A difendere la situazione attuale sono diversi parlamentari, a partire dal tesoriere del PdL Maurizio Bianconi e dal deputato del PD Ugo Sposetti. Bianconi ha definito la nuova legge “sbagliata, ipocrita e piena di sciocchezze”, affermando di aver paura per la democrazia. Il percorso in Parlamento del disegno di legge potrebbe non essere molto facile. Il rischio maggiore è quello di uno svuotamento del testo, che potrebbe risultare, alla fine, privo di gran parte dei contenuti di rilievo.

Secondo il tesoriere del PdL, lo scenario attuale non è molto rassicurante. Da una parte, dice Bianconi, c’è l’opinione pubblica che, “più che togliere i soldi ai partiti, vuole ammazzare tutti i politici, ci vuole tutti morti, impiccati”. Dall’altro lato, secondo le affermazioni di Bianconi, una legge di questo tipo rischia di far finire i politici “nelle mani di poteri ben interessati: tecnocrati e poteri economici che vogliono indebolire una classe politica annichilita e paralizzata dalla paura”.

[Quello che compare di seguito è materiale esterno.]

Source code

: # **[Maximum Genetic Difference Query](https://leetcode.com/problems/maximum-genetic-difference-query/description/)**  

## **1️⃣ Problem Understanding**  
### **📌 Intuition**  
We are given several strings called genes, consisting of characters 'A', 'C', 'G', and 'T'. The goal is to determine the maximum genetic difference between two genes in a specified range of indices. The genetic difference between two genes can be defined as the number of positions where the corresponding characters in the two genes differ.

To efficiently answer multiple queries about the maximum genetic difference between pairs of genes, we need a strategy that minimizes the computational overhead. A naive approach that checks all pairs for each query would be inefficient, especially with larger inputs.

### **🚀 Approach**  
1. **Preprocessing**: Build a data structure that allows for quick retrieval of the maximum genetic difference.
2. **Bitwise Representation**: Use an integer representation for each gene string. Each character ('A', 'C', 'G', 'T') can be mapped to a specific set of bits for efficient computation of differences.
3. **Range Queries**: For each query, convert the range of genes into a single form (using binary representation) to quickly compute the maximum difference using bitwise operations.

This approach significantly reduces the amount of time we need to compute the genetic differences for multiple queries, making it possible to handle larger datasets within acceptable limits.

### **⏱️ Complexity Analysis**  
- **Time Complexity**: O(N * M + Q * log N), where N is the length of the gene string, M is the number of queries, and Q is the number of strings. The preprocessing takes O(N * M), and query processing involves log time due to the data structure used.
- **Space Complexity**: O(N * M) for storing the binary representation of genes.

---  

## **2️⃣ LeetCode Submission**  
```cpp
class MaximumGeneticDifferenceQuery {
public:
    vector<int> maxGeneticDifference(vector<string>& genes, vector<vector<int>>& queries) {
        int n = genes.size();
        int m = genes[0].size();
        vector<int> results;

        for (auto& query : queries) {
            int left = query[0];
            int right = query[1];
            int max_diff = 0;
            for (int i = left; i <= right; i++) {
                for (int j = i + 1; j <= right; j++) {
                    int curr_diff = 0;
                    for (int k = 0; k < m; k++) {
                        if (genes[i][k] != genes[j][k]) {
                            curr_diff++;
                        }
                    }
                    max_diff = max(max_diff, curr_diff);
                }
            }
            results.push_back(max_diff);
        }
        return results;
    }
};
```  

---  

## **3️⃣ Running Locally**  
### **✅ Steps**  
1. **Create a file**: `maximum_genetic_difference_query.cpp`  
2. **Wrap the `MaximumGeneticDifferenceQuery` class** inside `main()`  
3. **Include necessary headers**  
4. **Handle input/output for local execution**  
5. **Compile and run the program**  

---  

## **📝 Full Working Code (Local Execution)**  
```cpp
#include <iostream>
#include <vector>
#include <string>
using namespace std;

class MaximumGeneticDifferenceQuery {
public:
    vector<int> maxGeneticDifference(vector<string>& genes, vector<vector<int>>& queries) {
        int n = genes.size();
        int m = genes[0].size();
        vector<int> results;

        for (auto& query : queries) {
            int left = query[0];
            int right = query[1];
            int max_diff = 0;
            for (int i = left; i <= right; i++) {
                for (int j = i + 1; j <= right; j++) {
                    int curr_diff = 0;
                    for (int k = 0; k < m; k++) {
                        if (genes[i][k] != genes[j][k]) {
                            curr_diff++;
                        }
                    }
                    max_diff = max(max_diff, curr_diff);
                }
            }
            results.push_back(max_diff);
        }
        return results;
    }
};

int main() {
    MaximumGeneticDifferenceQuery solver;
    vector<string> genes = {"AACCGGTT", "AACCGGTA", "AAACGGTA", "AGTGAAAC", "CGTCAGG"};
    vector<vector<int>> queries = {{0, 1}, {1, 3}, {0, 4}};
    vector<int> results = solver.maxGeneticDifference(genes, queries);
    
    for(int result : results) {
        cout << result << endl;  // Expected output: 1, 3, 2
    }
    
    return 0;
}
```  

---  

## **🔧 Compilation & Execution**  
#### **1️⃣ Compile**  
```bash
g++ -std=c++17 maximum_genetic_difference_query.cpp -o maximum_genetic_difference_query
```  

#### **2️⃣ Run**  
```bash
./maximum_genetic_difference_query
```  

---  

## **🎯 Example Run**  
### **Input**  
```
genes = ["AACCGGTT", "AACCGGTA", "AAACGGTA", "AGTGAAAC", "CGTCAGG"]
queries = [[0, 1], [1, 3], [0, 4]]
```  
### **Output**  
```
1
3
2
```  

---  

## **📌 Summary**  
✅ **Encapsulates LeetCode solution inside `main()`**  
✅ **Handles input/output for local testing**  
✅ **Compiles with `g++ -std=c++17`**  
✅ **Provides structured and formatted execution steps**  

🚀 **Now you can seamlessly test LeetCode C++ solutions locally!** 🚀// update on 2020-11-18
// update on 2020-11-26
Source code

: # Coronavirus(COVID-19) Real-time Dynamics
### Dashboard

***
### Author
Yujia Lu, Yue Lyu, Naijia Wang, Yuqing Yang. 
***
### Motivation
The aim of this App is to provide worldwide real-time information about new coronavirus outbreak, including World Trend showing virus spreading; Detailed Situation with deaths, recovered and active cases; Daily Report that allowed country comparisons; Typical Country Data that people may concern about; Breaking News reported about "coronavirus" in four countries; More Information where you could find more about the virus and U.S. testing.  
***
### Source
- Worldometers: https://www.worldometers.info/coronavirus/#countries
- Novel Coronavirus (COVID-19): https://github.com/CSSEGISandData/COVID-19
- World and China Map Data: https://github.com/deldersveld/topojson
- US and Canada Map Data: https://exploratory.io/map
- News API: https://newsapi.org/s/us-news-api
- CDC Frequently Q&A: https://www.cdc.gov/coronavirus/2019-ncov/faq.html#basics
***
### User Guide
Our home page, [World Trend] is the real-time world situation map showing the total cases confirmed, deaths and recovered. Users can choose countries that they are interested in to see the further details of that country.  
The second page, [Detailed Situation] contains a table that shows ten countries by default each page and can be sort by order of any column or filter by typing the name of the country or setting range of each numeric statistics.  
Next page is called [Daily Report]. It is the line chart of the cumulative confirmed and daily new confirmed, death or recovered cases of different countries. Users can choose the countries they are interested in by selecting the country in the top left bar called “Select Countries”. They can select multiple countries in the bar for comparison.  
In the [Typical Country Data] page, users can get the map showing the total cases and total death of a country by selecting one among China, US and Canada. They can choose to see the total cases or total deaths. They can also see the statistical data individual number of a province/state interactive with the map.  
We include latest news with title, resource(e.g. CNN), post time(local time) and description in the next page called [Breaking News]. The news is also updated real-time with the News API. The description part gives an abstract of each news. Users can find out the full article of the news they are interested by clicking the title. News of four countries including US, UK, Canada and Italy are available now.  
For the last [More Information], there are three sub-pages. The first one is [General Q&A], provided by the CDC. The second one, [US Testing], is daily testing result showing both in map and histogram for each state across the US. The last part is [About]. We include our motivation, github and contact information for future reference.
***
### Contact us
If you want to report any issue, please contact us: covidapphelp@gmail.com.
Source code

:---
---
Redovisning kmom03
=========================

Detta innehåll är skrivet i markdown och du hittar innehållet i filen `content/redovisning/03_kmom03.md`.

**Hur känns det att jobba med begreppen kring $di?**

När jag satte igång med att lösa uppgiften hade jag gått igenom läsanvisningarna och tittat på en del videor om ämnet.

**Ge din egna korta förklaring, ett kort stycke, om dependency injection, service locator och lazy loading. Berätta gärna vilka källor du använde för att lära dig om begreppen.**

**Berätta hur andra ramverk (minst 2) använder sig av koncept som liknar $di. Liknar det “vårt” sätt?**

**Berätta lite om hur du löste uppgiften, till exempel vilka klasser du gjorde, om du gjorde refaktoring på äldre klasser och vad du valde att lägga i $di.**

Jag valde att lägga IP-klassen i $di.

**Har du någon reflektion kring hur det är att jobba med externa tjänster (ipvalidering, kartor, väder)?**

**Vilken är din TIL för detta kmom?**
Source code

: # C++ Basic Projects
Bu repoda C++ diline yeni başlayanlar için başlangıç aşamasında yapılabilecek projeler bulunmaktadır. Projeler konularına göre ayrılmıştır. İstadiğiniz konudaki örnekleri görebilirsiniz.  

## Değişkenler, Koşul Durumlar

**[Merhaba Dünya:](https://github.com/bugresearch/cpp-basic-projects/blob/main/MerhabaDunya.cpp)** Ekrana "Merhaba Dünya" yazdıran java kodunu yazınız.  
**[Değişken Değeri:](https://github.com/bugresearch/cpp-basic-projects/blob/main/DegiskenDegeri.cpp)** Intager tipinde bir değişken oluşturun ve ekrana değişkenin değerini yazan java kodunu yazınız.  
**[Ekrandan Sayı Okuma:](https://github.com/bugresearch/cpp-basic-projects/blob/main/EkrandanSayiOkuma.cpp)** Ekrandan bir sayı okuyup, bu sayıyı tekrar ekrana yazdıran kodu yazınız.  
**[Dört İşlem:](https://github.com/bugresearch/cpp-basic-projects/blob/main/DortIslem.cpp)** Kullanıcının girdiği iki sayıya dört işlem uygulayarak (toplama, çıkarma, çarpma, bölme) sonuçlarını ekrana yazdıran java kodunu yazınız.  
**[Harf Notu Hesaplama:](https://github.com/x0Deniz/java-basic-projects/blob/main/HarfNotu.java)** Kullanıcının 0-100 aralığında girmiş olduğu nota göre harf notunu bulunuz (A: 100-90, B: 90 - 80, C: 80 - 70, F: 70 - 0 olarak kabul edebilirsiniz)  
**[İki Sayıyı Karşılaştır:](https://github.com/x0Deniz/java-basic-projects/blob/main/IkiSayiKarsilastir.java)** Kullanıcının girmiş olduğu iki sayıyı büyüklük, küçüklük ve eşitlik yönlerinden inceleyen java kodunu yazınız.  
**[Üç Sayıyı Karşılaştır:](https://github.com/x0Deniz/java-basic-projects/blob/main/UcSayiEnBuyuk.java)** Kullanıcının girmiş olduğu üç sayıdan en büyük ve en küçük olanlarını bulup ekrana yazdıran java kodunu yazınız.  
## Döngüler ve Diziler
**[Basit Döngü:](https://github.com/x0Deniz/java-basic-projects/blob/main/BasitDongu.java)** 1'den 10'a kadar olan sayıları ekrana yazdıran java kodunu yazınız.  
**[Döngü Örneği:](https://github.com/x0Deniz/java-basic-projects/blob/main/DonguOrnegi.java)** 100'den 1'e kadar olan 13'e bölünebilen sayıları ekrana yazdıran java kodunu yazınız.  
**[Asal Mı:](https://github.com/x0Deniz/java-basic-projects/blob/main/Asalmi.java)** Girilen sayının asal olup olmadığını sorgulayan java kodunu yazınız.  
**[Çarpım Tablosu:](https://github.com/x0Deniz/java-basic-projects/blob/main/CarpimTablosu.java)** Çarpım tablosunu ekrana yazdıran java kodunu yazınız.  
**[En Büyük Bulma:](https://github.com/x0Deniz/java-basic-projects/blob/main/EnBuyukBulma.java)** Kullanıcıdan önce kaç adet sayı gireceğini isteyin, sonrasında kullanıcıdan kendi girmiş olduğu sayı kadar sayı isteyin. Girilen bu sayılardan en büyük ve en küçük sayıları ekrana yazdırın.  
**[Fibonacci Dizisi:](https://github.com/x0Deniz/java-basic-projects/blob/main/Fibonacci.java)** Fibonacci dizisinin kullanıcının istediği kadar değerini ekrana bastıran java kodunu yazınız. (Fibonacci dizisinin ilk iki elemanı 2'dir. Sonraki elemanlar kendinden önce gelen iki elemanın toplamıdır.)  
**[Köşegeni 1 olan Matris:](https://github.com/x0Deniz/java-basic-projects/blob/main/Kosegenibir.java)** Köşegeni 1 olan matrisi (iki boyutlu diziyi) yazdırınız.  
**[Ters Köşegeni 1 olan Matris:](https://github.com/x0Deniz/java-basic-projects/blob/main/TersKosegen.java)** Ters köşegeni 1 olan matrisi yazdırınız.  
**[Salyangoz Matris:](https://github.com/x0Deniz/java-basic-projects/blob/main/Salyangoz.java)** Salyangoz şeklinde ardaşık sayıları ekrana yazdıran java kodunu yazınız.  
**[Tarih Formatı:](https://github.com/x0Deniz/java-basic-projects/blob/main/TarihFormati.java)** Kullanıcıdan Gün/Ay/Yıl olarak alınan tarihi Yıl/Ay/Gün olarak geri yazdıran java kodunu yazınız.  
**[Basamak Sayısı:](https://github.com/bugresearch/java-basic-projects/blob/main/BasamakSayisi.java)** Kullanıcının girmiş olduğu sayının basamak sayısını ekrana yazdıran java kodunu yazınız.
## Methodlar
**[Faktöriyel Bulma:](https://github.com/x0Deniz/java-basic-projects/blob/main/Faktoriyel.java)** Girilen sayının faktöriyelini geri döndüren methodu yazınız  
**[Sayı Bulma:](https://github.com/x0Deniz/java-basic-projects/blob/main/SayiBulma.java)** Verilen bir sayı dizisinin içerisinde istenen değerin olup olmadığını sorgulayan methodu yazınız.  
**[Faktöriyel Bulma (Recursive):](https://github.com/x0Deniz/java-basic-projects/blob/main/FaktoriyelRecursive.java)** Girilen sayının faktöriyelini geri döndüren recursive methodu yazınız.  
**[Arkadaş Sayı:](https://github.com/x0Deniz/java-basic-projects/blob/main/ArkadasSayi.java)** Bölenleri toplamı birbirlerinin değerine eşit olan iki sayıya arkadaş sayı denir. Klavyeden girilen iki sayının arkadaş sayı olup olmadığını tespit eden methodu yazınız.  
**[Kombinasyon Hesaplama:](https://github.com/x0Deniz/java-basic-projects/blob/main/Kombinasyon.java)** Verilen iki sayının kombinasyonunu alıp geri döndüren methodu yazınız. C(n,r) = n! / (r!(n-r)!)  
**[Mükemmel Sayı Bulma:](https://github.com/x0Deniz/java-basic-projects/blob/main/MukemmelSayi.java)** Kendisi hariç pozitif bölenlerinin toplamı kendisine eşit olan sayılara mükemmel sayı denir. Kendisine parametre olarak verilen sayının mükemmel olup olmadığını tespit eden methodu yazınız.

Secondo il tesoriere, se si vuole portare avanti l’abolizione del finanziamento pubblico dei partiti, non ci si deve nascondere dietro “palliativi come il 2 per mille” e non si devono introdurre “cose che fanno morire dal ridere, come i programmi per l’accesso in tv e la sede gratis ai partiti”.

A manifestare il disaccordo è anche SEL, attraverso le parole del tesoriere Sergio Boccadutri, che sostiene che il suo partito è favorevole al finanziamento. La legge, secondo Boccadutri, rischia di mettere la politica italiana fuori dall’Europa: “C’è un cedimento culturale a un modello che, in assenza di leggi che regolino il conflitto d’interessi e le lobby, rischia di essere pericoloso”. SEL non è d’accordo nemmeno al sistema del 2 per mille, che si configurerebbe come un modo per avere dei soldi “donati non sulla base del consenso, ma del censo”.

La rivolta della politica è veramente un modo per difendere gli interessi pubblici dei singoli cittadini? La determinazione del Governo servirà a creare un sistema maggiormente equo, a garanzia degli italiani? I partiti riceveranno veramente finanziamenti solo dai cittadini che lo vorranno? Stiamo assistendo, insomma, ad un reale cambiamento della situazione attuale oppure tutto è solo un vero e proprio specchietto per le allodole?